◆ **SOURCE MATERIAL**
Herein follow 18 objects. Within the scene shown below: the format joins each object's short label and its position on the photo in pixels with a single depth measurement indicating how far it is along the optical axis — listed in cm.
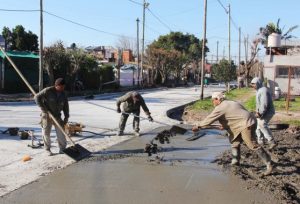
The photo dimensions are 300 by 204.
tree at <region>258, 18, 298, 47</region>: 5041
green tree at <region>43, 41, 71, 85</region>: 2816
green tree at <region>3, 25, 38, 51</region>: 3674
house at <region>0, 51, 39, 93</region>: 2658
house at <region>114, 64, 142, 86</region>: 4652
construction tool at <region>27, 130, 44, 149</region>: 903
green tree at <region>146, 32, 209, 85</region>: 5031
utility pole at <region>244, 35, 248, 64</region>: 5655
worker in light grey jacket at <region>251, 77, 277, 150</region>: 913
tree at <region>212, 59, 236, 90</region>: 3776
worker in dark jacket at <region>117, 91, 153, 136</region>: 1097
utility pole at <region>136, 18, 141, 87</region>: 4331
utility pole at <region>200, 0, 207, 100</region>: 2592
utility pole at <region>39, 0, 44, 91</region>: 2291
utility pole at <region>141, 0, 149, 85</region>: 4184
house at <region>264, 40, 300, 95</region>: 2695
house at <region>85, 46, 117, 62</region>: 5764
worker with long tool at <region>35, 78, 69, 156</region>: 822
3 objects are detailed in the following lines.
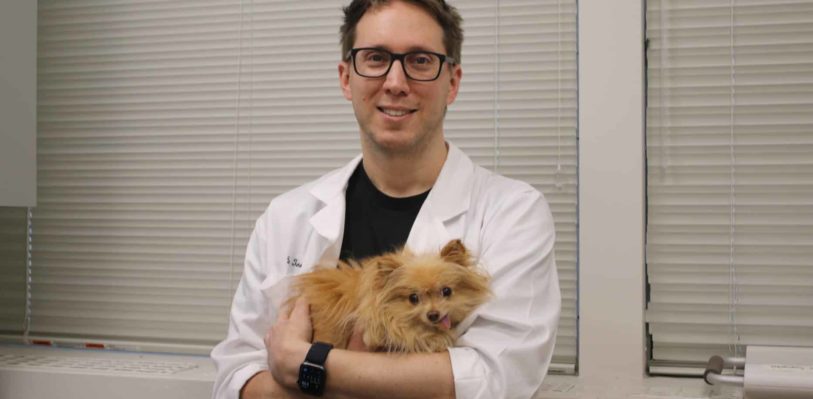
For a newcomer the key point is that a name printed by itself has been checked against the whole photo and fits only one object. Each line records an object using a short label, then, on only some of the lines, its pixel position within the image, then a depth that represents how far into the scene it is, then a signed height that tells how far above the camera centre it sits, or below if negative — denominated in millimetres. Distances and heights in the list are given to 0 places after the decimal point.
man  1429 -69
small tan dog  1377 -185
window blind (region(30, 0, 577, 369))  2273 +234
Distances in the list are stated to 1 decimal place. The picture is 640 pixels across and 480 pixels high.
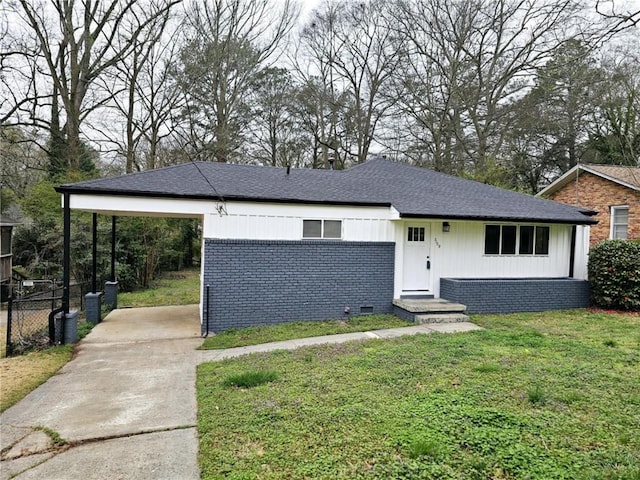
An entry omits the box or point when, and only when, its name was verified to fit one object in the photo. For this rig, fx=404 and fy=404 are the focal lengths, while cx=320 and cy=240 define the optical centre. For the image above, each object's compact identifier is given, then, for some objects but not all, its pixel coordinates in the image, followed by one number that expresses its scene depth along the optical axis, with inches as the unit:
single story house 345.4
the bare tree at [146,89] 751.1
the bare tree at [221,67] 808.3
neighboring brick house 615.8
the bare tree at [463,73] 789.2
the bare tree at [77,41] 676.1
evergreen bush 409.4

◆ **ASSIGNED TASK**
An exact printout is needed of the lines from the one containing "the bare tree at [221,67] 808.3" through the end of the listing above, both of those lines included, and nothing else.

◆ **RESPONSE BOX**
the bare tree at [221,67] 808.3
neighboring brick house 615.8
the bare tree at [463,73] 789.2
the bare tree at [77,41] 676.1
evergreen bush 409.4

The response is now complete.